Inwardly, Pausert sighed. The trouble with the Karres witches was that just as soon as you thought you had a handle on it all, they introduced new things. "If I've got this straight, the Egger Route goes through Egger Space, and Egger Space is different depending on who goes on the Egger Route. So what exactly is in this 'Egger Space'? Is it totally non-physical? What is there?"

The Leewit shrugged. "Everything."

"Anything," said Goth. "All the things you never want to meet. The details kind of blur up, Captain. It's like a defense that your mind has got against it."

"It's safe enough," said the Leewit. "Just horrid. So long as you don't meet any stinkin' vatches."

Involuntarily, Pausert looked around the room. No vatch in sight. "Why? We seem to have one we can't shake off."

By the way Goth looked around, she was also trying to rell if there were any vatches in the area. "Because vatches make what you find there real . . . here. When you come back. Threbus says they think that's where the Megair cannibals originally came from. From beyond the divide. From some Karres witch's trip through Egger Space. That's why, unless there is a real emergency we don't send any witches into Egger Space, except in a trance. That way they're protected. You still see stuff, but it's more like a nightmare than reality. If you send yourself through . . . well, it's just impossible to tell that it isn't real."

"So it's a sort of extradimensional dreamworld?" persisted the captain. He felt that if he could understand this, then he could do it. He just knew he could.

"I suppose so. It's a place. A little bit of everything in our universe is there too, and you've just got to sort of push and twist and align everything. That's what the vibration is about. You kind of bounce around until your body is back in the same dimensions as the rest of our universe. And then you come back. It's pretty bruising. But that's not the worst part of the Egger Route."
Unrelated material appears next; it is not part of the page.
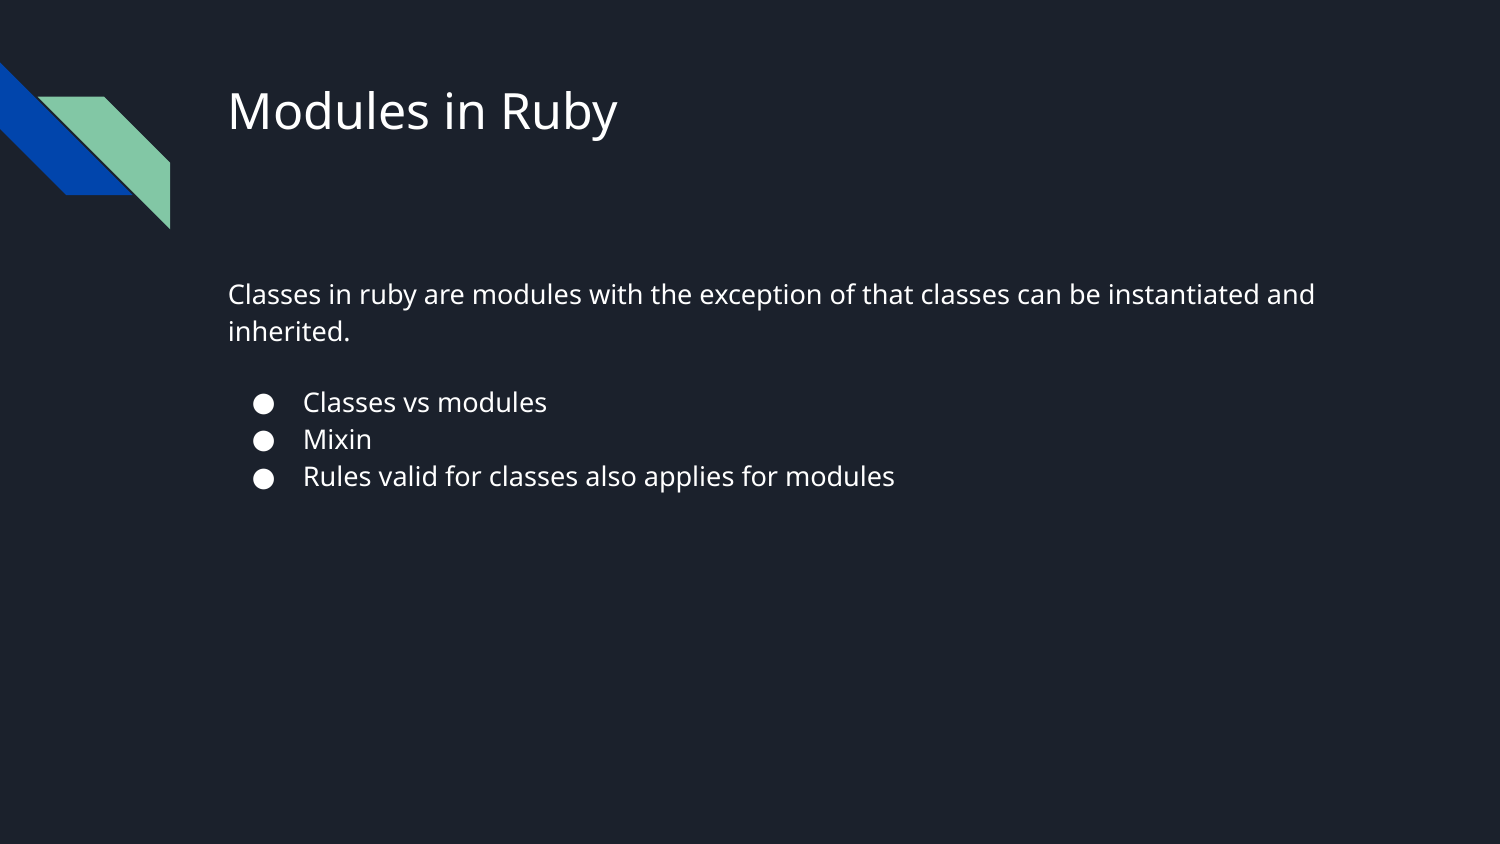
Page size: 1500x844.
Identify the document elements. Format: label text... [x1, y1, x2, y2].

title Modules in Ruby [212, 64, 1368, 215]
list Classes in ruby are modules with the exception of that classes can be instantiated and inherited. Classes vs modules Mixin Rules valid for classes also applies for modules [212, 257, 1368, 735]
"Yeah," said the Leewit, shuddering a little. "It's bad enough when you go through someone else's Egger Space. Mostly that's just hard to remember."

"We've got another problem, Captain," interrupted Vezzarn, who had been gazing at the detector screens while all this had been going on. "I reckon those Imperials have done some calculations on our possible course, and got on the subradio. There are seven ships incoming. Looks like they're spreading out for an englobement."

They all rushed to the screens. Looking at them, Pausert thought there could be little doubt that Vezzarn was correct.